【GiantPandaCV导读】近几年，Attention-based方法因其可解释和有效性，受到了学术界和工业界的欢迎。但是，由于论文中提出的网络结构通常被嵌入到分类、检测、分割等代码框架中，导致代码比较冗余，对于像我这样的小白很难找到网络的核心代码，导致在论文和网络思想的理解上会有一定困难。因此，我把最近看的Attention、MLP和Re-parameter论文的核心代码进行了整理和复现，方便各位读者理解。本文主要对该项目的Attention部分做简要介绍。项目会持续更新最新的论文工作，欢迎大家follow和star该工作，若项目在复现和整理过程中有任何问题，欢迎大家在issue中提出，我会及时回复~

项目地址

https://github.com/xmu-xiaoma666/External-Attention-pytorch

11. Shuffle Attention

11.1. 引用

SA-NET: Shuffle Attention For Deep Convolutional Neural Networks[1]

论文地址：https://arxiv.org/pdf/2102.00240.pdf

11.2. 模型结构

11.3. 简介

这是南大在ICASSP 2021发表的一篇论文，这篇文章同样是捕获两个注意力：通道注意力和空间注意力。
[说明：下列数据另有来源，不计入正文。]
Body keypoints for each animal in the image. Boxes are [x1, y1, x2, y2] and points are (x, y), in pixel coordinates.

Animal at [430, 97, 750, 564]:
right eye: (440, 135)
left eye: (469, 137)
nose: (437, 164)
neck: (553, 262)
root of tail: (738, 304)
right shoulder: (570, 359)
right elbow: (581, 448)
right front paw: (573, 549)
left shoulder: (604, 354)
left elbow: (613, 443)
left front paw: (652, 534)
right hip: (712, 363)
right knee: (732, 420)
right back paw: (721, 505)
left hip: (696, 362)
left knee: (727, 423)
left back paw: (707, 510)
本文提出的ShuffleAttention主要分为三步：

1.首先将输入的特征分为组，然后每一组的特征进行split，分成两个分支，分别计算 channel attention 和 spatial attention，两种 attention 都使用可训练的参数（当时看结构图的时候，以为是这里是用了FC，但是读了源码之后，才发现是为每一个通道创建了一组可学习的参数） + sigmoid 的方法计算。
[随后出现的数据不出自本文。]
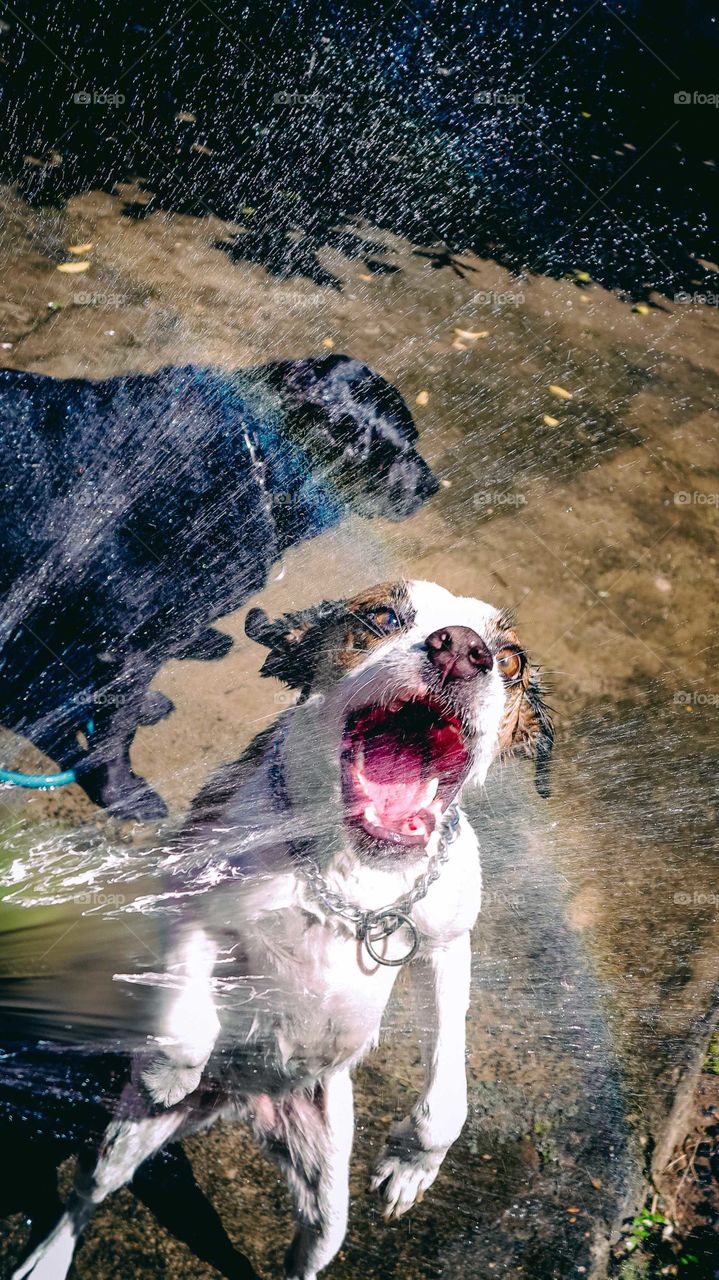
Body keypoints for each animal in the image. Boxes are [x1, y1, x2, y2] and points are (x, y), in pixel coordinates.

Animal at [0, 360, 434, 819]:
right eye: (398, 447)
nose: (433, 485)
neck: (256, 463)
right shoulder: (133, 641)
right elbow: (115, 729)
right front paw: (122, 792)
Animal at [9, 581, 547, 1280]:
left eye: (510, 660)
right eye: (381, 616)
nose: (462, 649)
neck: (349, 869)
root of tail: (240, 1103)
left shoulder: (447, 945)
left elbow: (448, 1075)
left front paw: (414, 1161)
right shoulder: (187, 890)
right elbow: (189, 1020)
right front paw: (169, 1068)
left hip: (325, 1190)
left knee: (311, 1247)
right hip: (125, 1139)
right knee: (87, 1194)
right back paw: (51, 1253)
2.接着，两个分支的结果concat到一起，然后合并，得到和输入尺寸一致的 feature map。

3.最后，用一个 shuffle 层进行通道Shuffle（类似ShuffleNet[2]）。

作者在分类数据集 ImageNet-1K 和目标检测数据集 MS COCO 以及实例分割任务上做了实验，表明 SA 的性能要超过目前 SOTA 的方法，实现了更高的准确率，而且模型复杂度较低。

11.4. 核心代码

class ShuffleAttention(nn.Module):

    def __init__(self, channel=512,reduction=16,G=8):
        super().__init__()
        self.G=G
        self.channel=channel
        self.avg_pool = nn.AdaptiveAvgPool2d(1)
        self.gn = nn.GroupNorm(channel // (2 * G), channel // (2 * G))
        self.cweight = Parameter(torch.zeros(1, channel // (2 * G), 1, 1))
        self.cbias = Parameter(torch.ones(1, channel // (2 * G), 1, 1))
        self.sweight = Parameter(torch.zeros(1, channel // (2 * G), 1, 1))
        self.sbias = Parameter(torch.ones(1, channel // (2 * G), 1, 1))
        self.sigmoid=nn.Sigmoid()


    @staticmethod
    def channel_shuffle(x, groups):
        b, c, h, w = x.shape
        x = x.reshape(b, groups, -1, h, w)
        x = x.permute(0, 2, 1, 3, 4)

        # flatten
        x = x.reshape(b, -1, h, w)

        return x

    def forward(self, x):
        b, c, h, w = x.size()
        #group into subfeatures
        x=x.view(b*self.G,-1,h,w) #bs*G,c//G,h,w

        #channel_split
        x_0,x_1=x.chunk(2,dim=1) #bs*G,c//(2*G),h,w

        #channel attention
        x_channel=self.avg_pool(x_0) #bs*G,c//(2*G),1,1
        x_channel=self.cweight*x_channel+self.cweight #bs*G,c//(2*G),1,1
        x_channel=x_0*self.sigmoid(x_channel)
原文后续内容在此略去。